• **EXERCISE**
In the records that come next, find every line with "events". Return those lines.

• **ENTRIES SUPPLIED**
+++

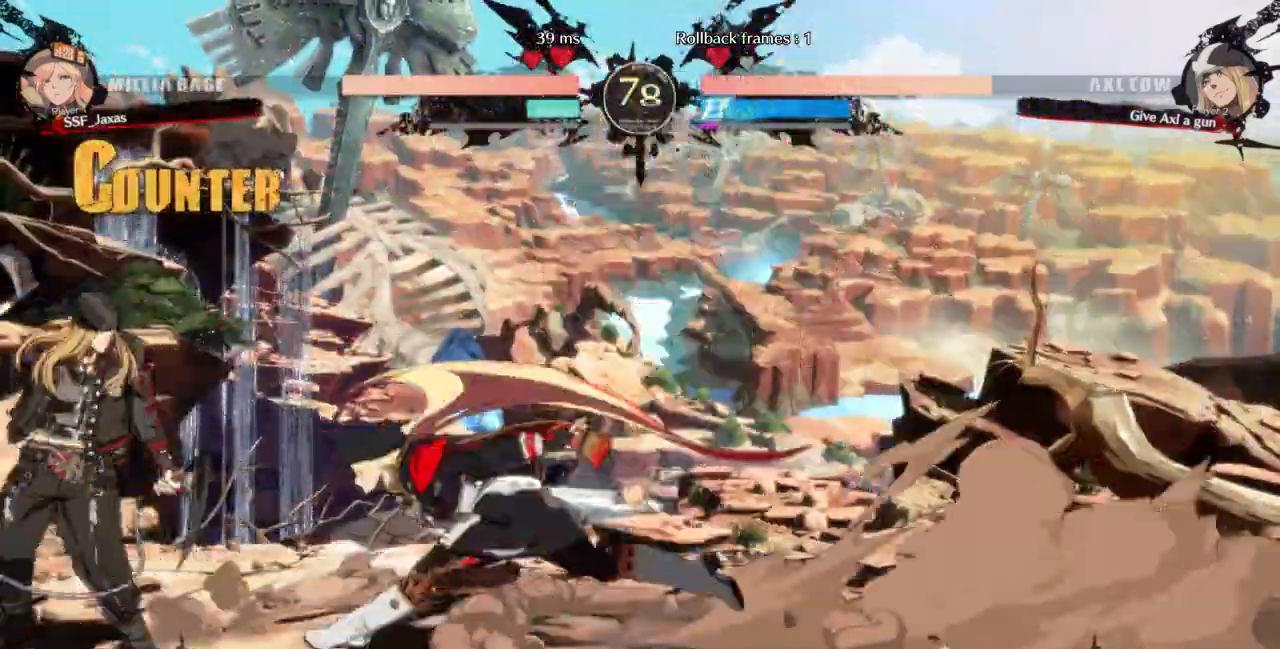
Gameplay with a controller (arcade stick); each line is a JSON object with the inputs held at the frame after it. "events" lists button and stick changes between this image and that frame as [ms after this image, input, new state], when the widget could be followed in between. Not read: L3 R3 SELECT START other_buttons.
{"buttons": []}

+++

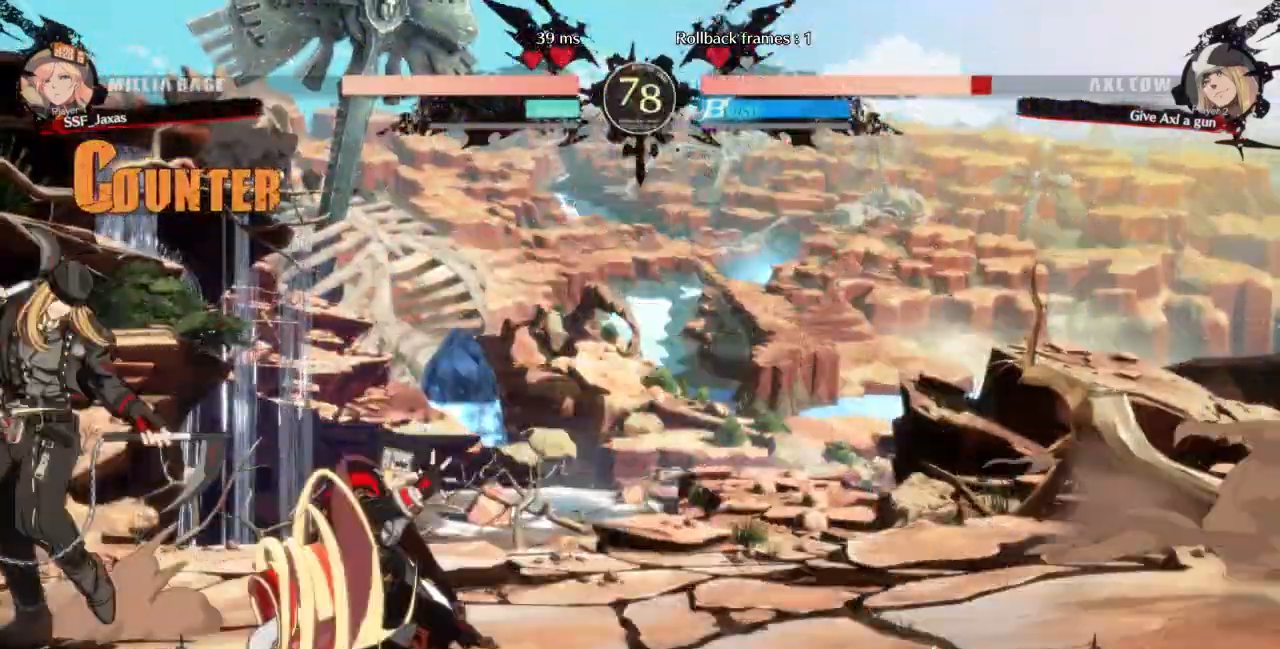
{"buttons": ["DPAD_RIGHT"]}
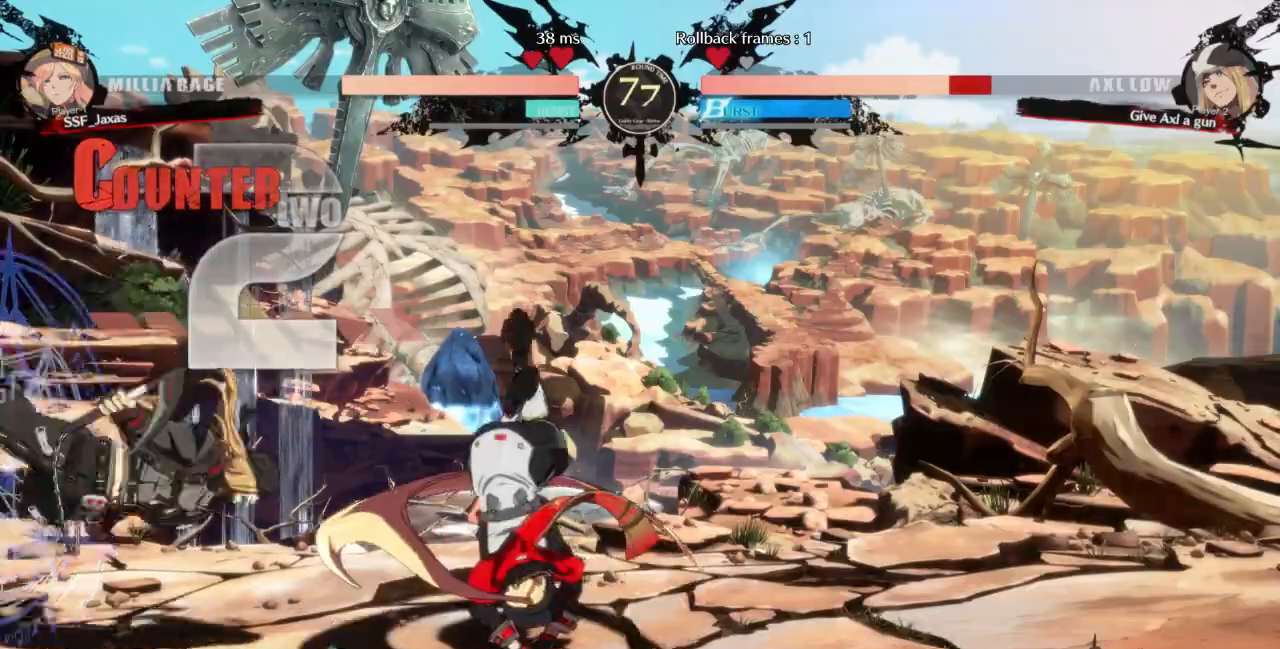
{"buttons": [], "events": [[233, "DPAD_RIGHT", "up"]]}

+++

• **RESPONSE AREA**
Gameplay with a controller (arcade stick); each line is a JSON object with the inputs held at the frame after it. "events" lists button and stick changes between this image and that frame as [ms after this image, input, new state], when the widget could be followed in between. Not read: L3 R3 SELECT START other_buttons.
{"buttons": [], "events": [[233, "DPAD_RIGHT", "up"]]}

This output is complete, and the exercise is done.